Exercise requirements => Below are some records. Say how many of their lines contain the string "then", and give nothing but the number.

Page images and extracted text
__________________________________________________

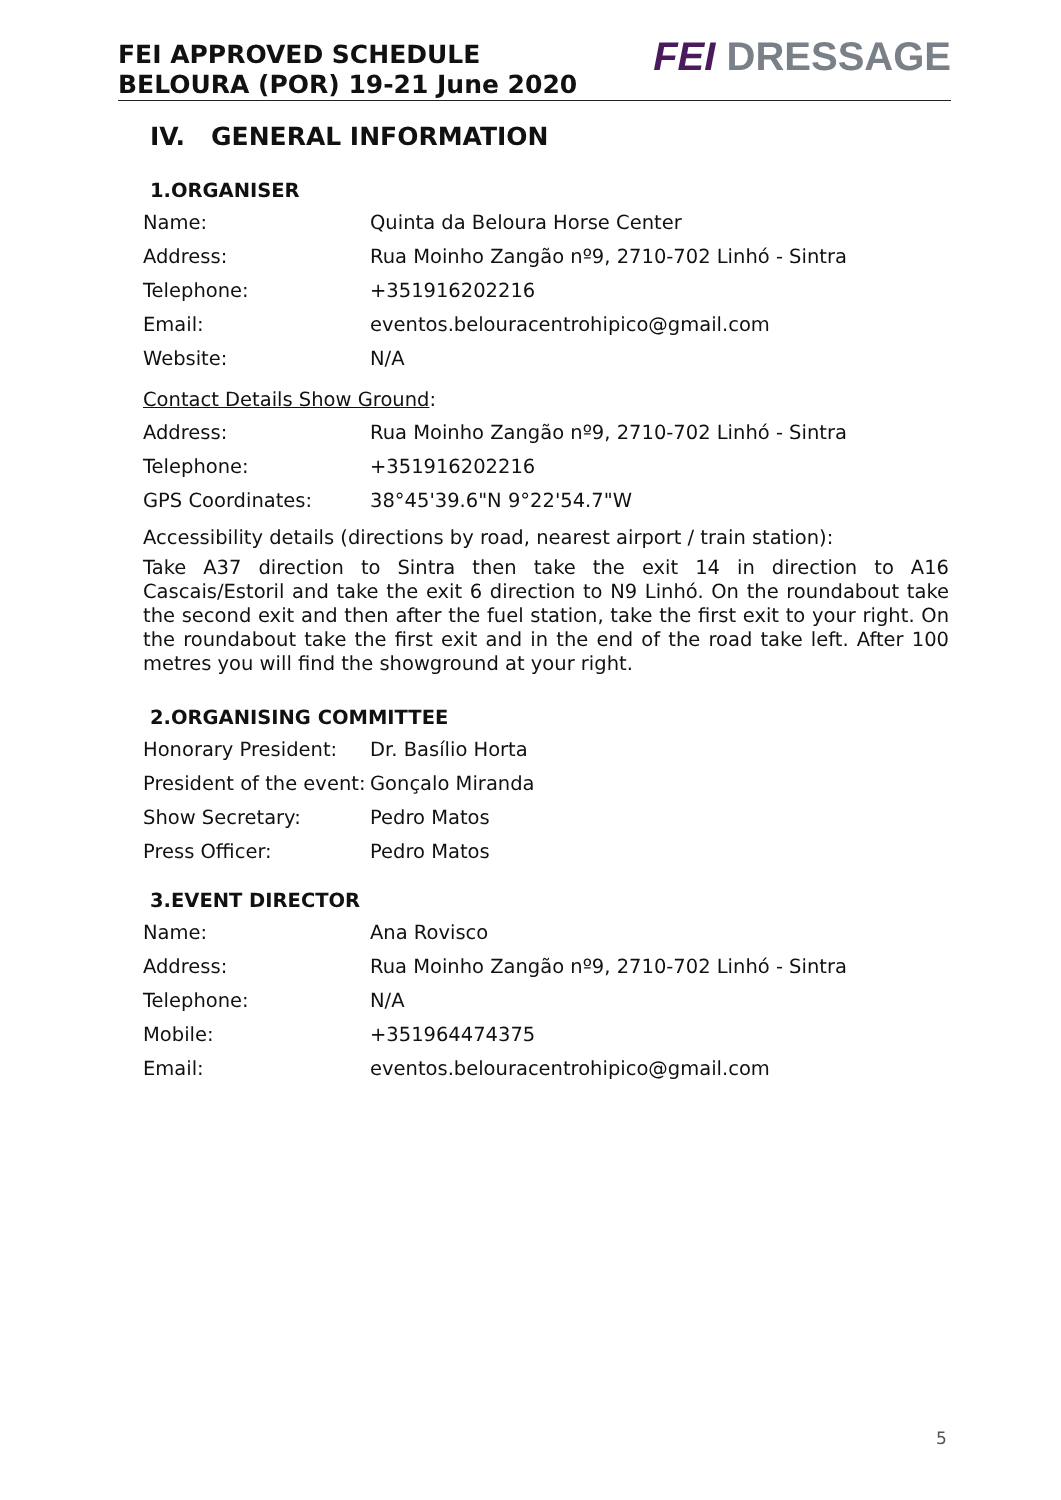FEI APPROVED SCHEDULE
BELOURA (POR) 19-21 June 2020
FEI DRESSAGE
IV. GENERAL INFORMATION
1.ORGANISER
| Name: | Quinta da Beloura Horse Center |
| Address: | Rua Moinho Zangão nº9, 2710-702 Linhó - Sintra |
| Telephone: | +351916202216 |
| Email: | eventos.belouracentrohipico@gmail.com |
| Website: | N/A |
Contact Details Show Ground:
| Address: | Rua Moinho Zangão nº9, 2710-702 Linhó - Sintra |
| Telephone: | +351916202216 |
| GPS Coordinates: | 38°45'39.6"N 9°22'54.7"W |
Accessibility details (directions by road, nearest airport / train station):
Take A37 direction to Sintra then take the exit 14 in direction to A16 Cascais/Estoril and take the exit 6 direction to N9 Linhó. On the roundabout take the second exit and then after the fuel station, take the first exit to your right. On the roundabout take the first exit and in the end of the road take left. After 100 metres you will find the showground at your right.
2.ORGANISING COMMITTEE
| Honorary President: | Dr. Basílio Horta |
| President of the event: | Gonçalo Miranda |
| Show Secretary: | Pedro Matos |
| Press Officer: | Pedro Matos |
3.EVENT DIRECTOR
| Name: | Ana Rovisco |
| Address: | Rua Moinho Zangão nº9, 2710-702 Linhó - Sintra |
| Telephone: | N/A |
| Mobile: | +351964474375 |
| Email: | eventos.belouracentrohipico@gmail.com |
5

__________________________________________________

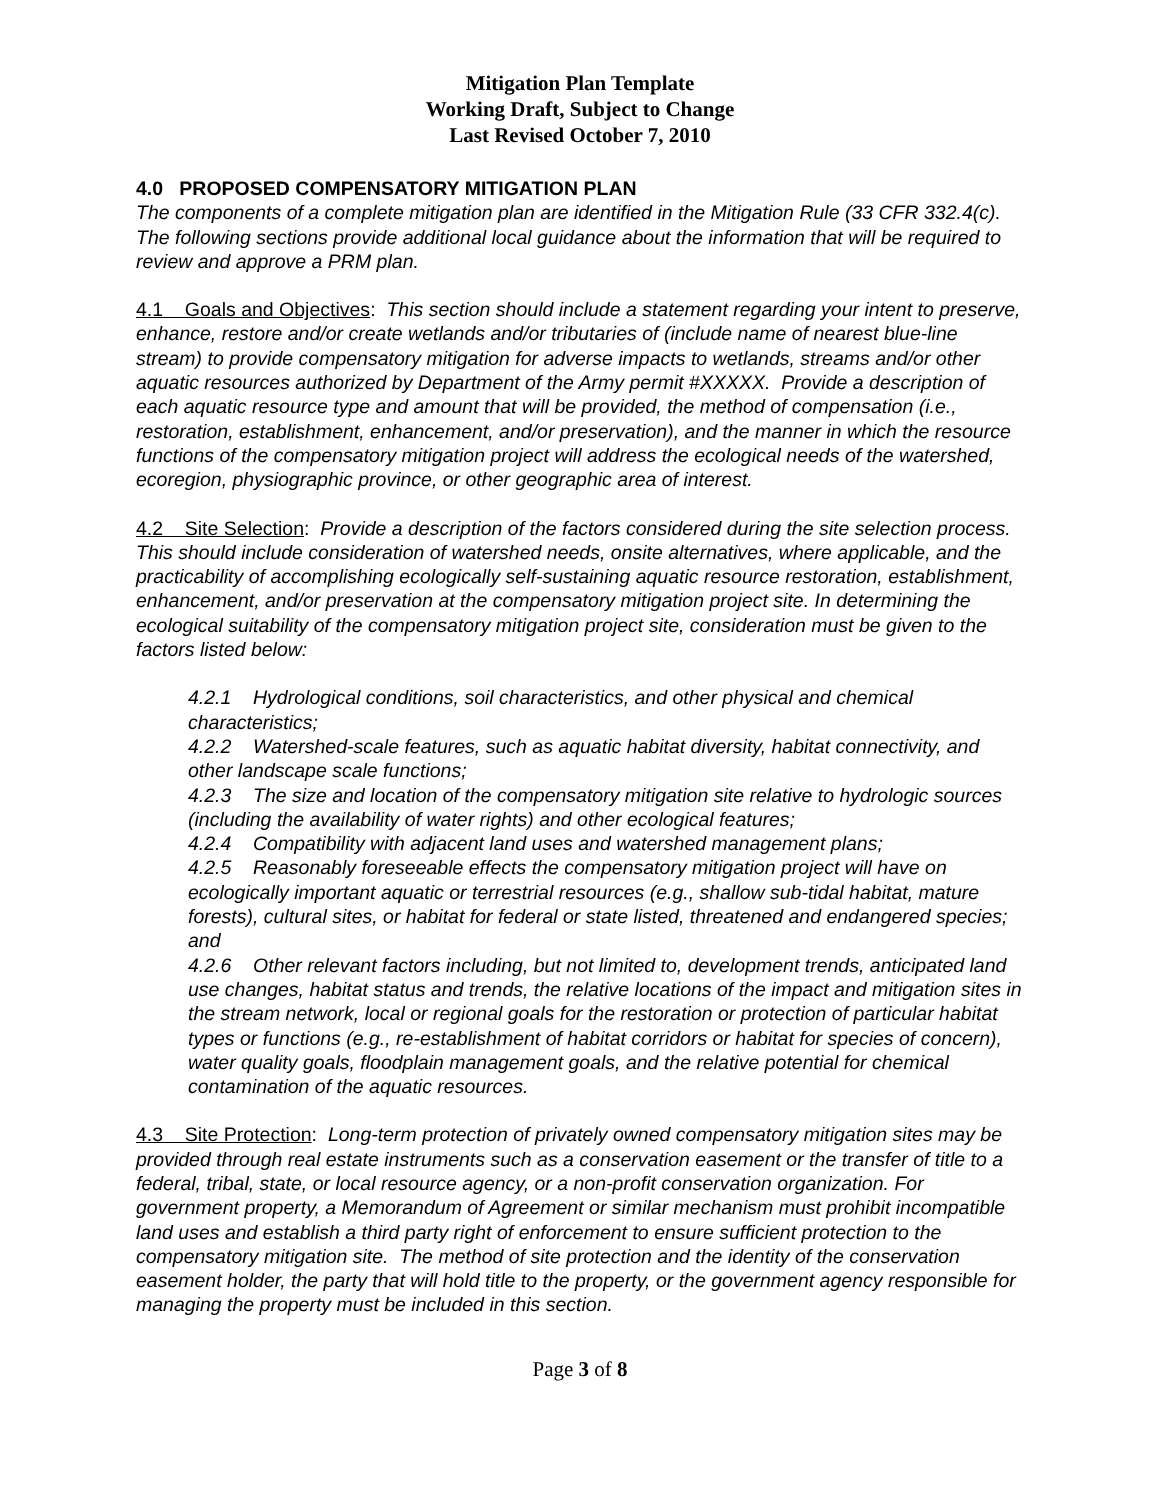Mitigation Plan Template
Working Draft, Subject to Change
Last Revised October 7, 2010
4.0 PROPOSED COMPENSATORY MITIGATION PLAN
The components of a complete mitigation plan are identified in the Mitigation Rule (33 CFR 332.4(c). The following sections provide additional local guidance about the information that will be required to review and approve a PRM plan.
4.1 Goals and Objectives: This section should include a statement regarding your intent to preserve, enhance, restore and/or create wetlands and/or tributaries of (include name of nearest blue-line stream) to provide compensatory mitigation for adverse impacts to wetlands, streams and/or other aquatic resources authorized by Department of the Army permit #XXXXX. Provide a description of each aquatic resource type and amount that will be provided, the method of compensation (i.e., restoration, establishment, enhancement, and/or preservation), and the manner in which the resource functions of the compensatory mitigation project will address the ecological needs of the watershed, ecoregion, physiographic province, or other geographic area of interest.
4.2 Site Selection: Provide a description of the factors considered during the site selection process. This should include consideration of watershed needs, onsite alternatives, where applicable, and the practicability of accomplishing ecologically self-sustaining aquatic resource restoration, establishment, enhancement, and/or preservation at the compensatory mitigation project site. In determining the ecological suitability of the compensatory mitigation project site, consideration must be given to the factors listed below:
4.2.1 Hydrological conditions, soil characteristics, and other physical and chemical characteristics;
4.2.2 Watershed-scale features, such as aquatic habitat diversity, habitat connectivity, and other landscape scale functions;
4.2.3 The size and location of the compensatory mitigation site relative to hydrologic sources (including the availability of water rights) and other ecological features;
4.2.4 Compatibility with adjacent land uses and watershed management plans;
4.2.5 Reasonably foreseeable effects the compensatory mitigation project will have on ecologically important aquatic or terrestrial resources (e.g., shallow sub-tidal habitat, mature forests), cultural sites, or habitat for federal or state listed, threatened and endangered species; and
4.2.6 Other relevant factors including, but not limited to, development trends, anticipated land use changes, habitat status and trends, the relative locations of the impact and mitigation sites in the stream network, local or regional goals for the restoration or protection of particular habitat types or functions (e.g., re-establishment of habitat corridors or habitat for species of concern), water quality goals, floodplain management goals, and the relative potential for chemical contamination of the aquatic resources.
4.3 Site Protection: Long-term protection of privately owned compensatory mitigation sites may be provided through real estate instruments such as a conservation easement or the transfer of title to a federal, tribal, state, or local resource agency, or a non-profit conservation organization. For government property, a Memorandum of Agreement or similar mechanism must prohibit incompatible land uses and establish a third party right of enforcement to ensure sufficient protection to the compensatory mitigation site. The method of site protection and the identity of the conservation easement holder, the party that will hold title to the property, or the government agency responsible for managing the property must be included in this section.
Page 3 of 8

__________________________________________________

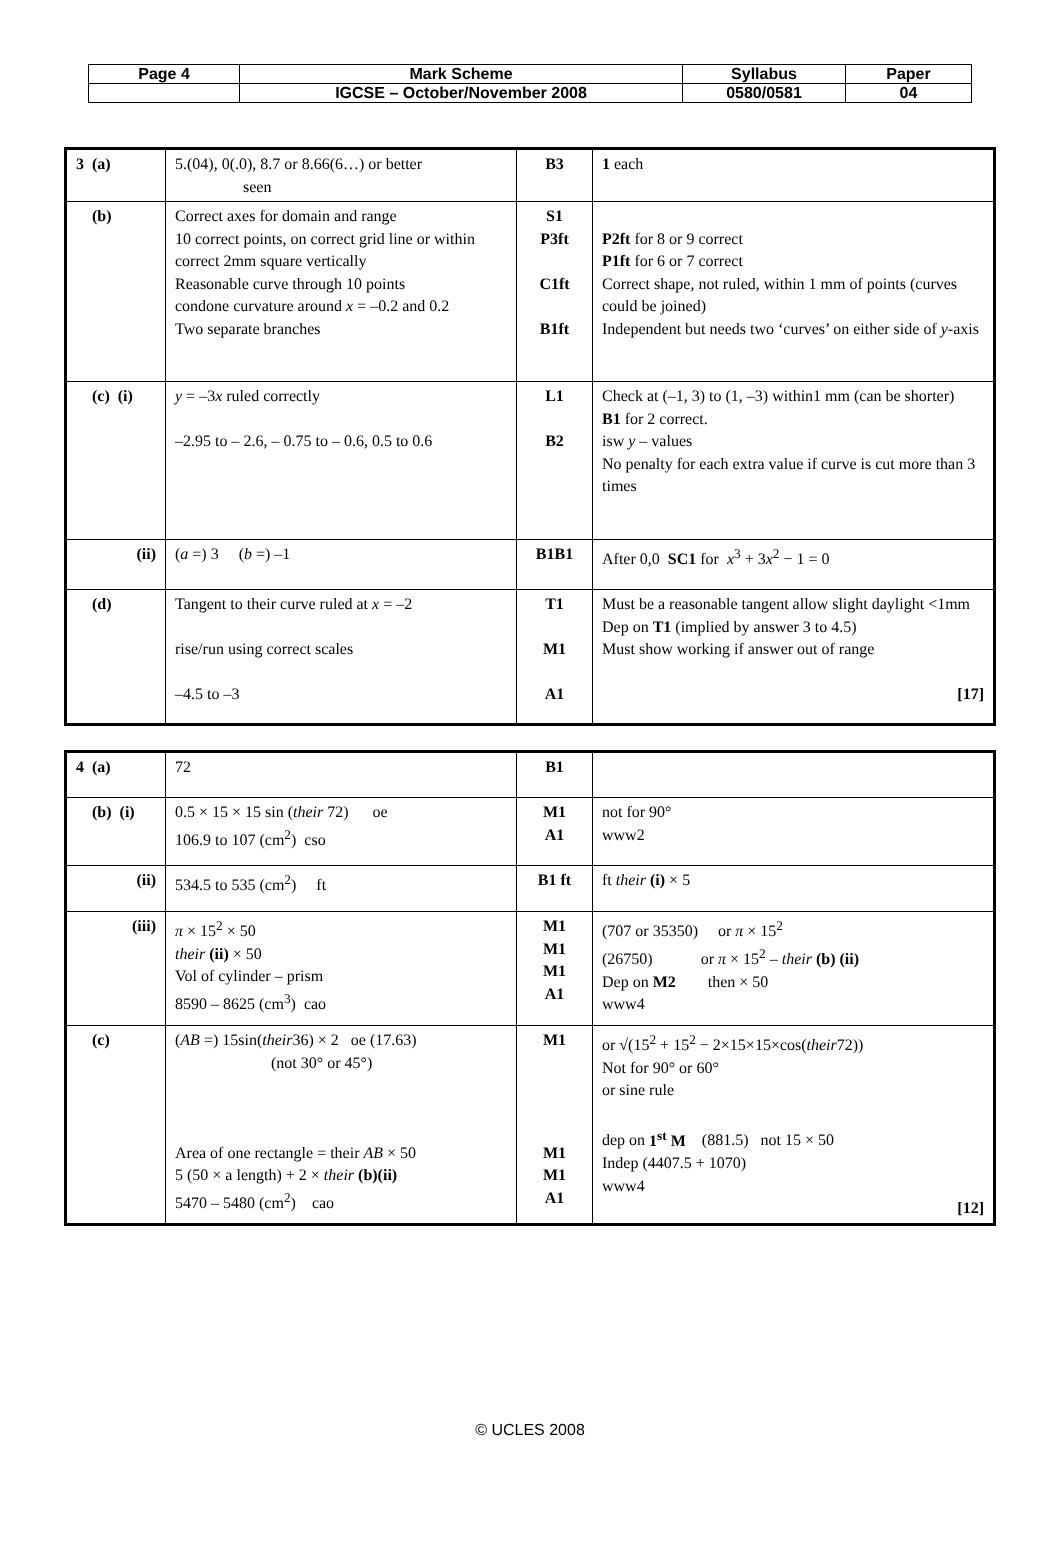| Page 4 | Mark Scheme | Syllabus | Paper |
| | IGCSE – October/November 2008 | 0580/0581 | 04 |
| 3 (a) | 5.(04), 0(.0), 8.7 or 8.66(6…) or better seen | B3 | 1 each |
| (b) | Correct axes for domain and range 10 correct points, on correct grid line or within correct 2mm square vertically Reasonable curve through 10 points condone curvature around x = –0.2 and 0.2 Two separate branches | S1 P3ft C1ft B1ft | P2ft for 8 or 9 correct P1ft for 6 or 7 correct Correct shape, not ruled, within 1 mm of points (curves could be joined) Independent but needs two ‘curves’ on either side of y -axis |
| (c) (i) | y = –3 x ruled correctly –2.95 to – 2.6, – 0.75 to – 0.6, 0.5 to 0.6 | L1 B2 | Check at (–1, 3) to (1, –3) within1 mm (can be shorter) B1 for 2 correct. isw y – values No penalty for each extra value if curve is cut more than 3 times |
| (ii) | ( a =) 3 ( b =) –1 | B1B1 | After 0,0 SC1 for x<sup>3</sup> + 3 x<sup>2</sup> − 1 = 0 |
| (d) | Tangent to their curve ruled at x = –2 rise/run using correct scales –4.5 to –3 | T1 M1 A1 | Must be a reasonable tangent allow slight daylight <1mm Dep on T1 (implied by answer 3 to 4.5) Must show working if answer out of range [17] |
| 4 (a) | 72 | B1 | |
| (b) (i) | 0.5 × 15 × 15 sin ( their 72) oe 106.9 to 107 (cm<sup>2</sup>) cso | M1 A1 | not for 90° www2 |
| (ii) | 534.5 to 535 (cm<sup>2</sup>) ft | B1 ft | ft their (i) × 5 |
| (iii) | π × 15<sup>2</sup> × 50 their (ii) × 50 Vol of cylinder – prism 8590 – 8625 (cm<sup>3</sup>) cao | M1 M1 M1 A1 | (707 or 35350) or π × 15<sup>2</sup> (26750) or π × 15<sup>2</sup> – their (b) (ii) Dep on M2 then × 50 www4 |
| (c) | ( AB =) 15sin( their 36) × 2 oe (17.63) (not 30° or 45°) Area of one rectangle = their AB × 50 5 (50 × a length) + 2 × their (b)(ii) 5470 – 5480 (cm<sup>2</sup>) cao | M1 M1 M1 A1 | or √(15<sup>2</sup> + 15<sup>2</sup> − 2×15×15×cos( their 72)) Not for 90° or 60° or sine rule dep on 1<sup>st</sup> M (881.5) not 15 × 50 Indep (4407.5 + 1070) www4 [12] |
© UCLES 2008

__________________________________________________

Solution to this problem => 2